Evaluate U-Net by layer

Question:

I am coming from medical background and a newbie in this machine learning field. I am trying to train my U-Net model using keras and tensorflow for image segmentation. However, my loss value is all NaN and the prediction is all black.

I would like to check the U-Net layer by layer but I don’t know how to feed the data and from where to start. What I meant by checking for each layer is that I want to feed my images to first layer for example and see the output from the first layer and then moving on to the second layer and until to the last layer. Just want to see how the output is produced for each layer and to check from where the nan value is started. Really appreciate for your help.

These are my codes.

import os
import matplotlib.pyplot as plt

import tensorflow as tf 
from keras_preprocessing.image 
import ImageDataGenerator 
from tensorflow import keras


#Constants
SEED = 42 
BATCH_SIZE_TRAIN = 16
BATCH_SIZE_TEST = 16

IMAGE_HEIGHT = 512
IMAGE_WIDTH = 512
IMG_SIZE = (IMAGE_HEIGHT, IMAGE_WIDTH)

data_dir = 'data'
data_dir_train = os.path.join(data_dir, 'training')
data_dir_train_image = os.path.join(data_dir_train, 'img')
data_dir_train_mask = os.path.join(data_dir_train, 'mask')

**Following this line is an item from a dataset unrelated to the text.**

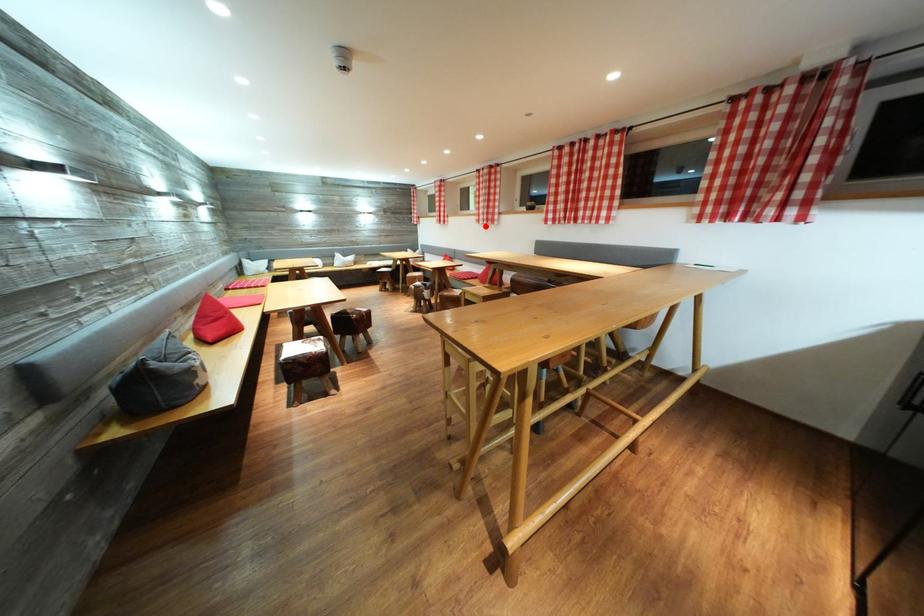
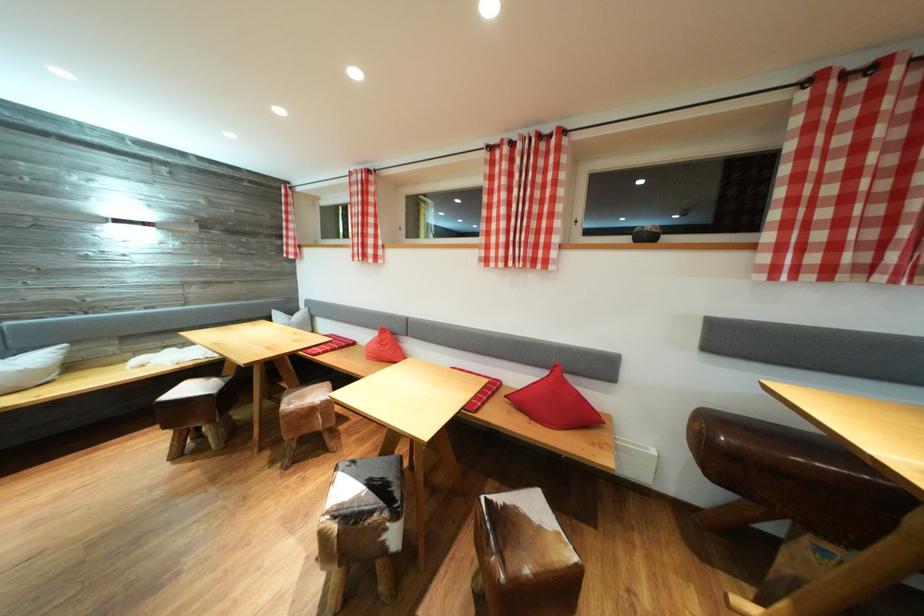
The point at the highlighted location is marked in the first image. Where is the corresponding point in the second image?

(492, 265)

data_dir_test = os.path.join(data_dir, 'test')
data_dir_test_image = os.path.join(data_dir_test, 'img')
data_dir_test_mask = os.path.join(data_dir_test, 'mask')

NUM_TRAIN = 1413
NUM_TEST = 210

NUM_OF_EPOCHS = 10

def create_segmentation_generator_train(img_path, mask_path, BATCH_SIZE):
    data_gen_args = dict(rescale=1./255)
    img_datagen = ImageDataGenerator(**data_gen_args)
    mask_datagen = ImageDataGenerator(*data_gen_args)

    img_generator = img_datagen.flow_from_directory(img_path, target_size=IMG_SIZE, class_mode=None, color_mode='grayscale', batch_size=BATCH_SIZE, seed=SEED)
    mask_generator = mask_datagen.flow_from_directory(mask_path, target_size=IMG_SIZE, class_mode=None, color_mode='grayscale', batch_size=BATCH_SIZE, seed=SEED)
    return zip(img_generator, mask_generator)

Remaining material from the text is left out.